Prayerwalking is a relatively recent form of spiritual warfare, and the most widely used one, and its adherents would say that it is simply a peaceful form of intercession. But the practice developed a dark reputation in an incredibly short amount of time. It was, after all, a prayerwalk on January 5, 2021, that was cited by the January 6 report as one of two “critically important” rallies that “helped pave the way” for the violent events the following day. (Ironically, Kevin Greeson of the aforementioned training video shares his name with a man who died after a medical emergency during the January 6 riot at the Capitol.)

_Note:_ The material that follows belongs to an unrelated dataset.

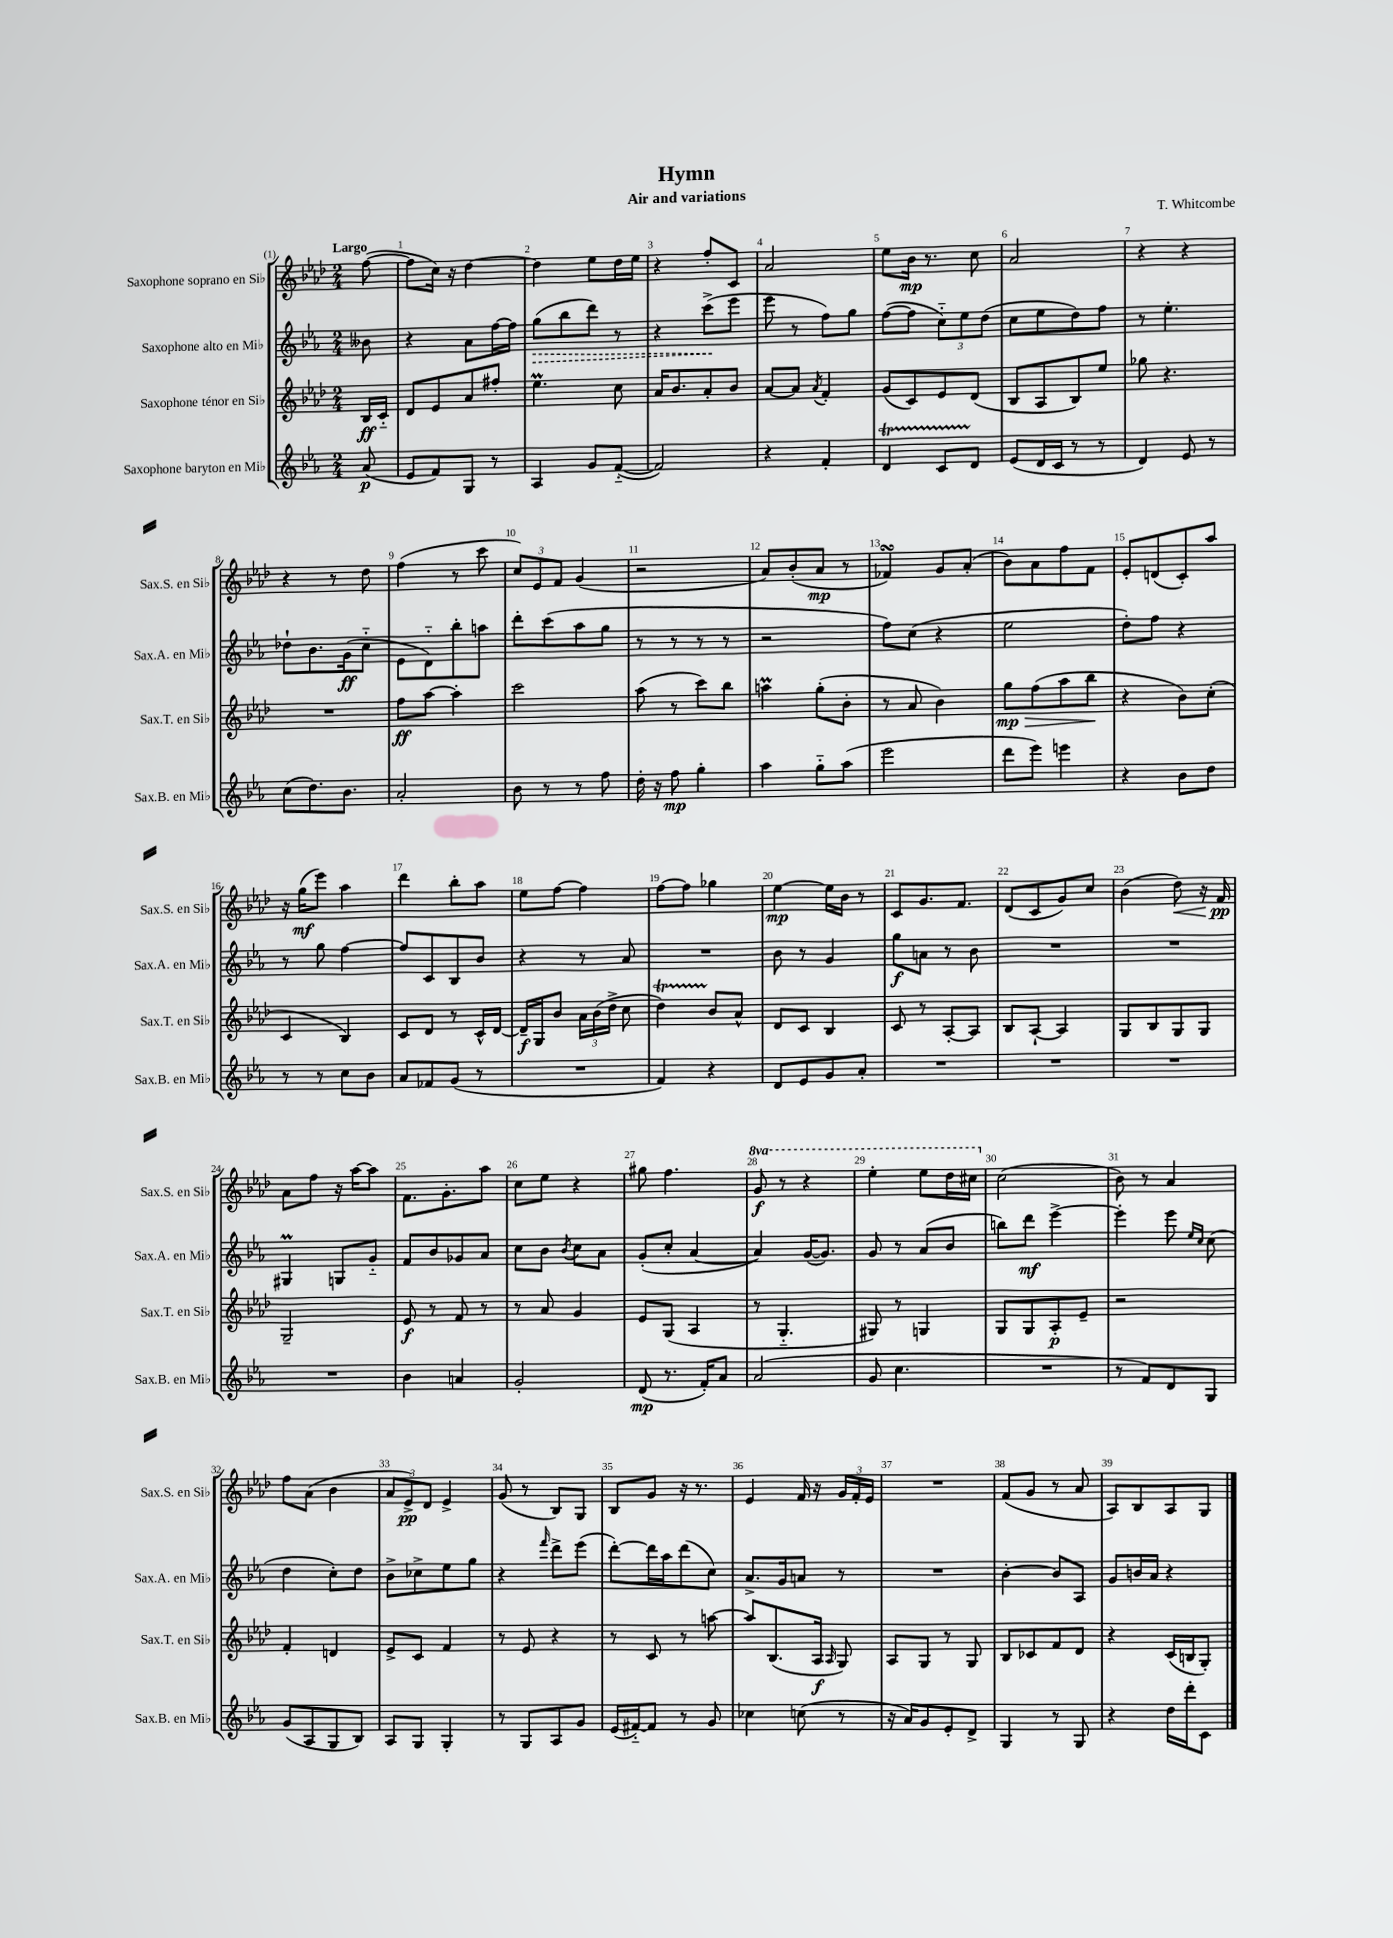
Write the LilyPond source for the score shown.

Following the prayerwalk, on January 6, there was a “Jericho march.” Arguably an outgrowth of the prayerwalking movement, Jericho marches are an idea taken from the Old Testament book of Joshua, where God instructed the Israelites to march around the city of Jericho seven times praying, singing, and blowing shofars. While this wasn’t the first march of its kind, they have since become a feature of right-wing protest movements across the world. Jericho marches have, so far, been used as a weapon of protest rather than evangelism, but the fact that this is their antecedent is troubling.

It doesn’t take a leap of faith to appreciate that Muslims, Hindus, and Jews might feel uncomfortable seeing a group of hard-core Christians prayerwalk past their house or place of worship, seeking to drive out demons and force heathens to see the light. Equally, newly arrived refugees might well find a knock on the door from strangers with knowledge of their personal circumstances distressing—and that’s before these surprise visitors even begin to attempt to convert them.

There are already hints that this ecosystem has moved beyond simple prayer. Global Gates, whose training video was the catalyst for this story, previously employed David and Rivka Costello, an evangelical couple who allegedly posed as Orthodox Jews to convert Jewish people to Christianity in the Chicago neighborhood of West Rogers Park (and now preach a form of Messianic Judaism that is not recognized by the major Jewish sects).

Another organization, the Unreached People Groups of North America, of which Global Gates is a partner, has searchable online databases that use the information available to Bless Every Home customers. Deploying scores of pages devoted to specific ethno-religious subgroups, such as “Bozniaks in Chicago” and “Bukharan Jews in New York,” it provides comprehensive breakdowns of demographics, places of worship, and even cafés that are frequented by the targeted communities. 

It’s not pleasant, but neither is it hard to imagine the aftermath of an incident of political violence, where an ethno-religious group in the United States is subject to a pogrom based on online lists. Dissidents from foreign regimes could rightly have cause for concern. But what’s being done, allegedly in God’s name, is already enough to make anyone feel squeamish. Bless Every Home and its many subscribers may be using commercial data with the best of intentions, but placing people of different ethnic and religious backgrounds on easy-to-access databases is a dangerous road to go down, no matter how urgently they want to spread the good news.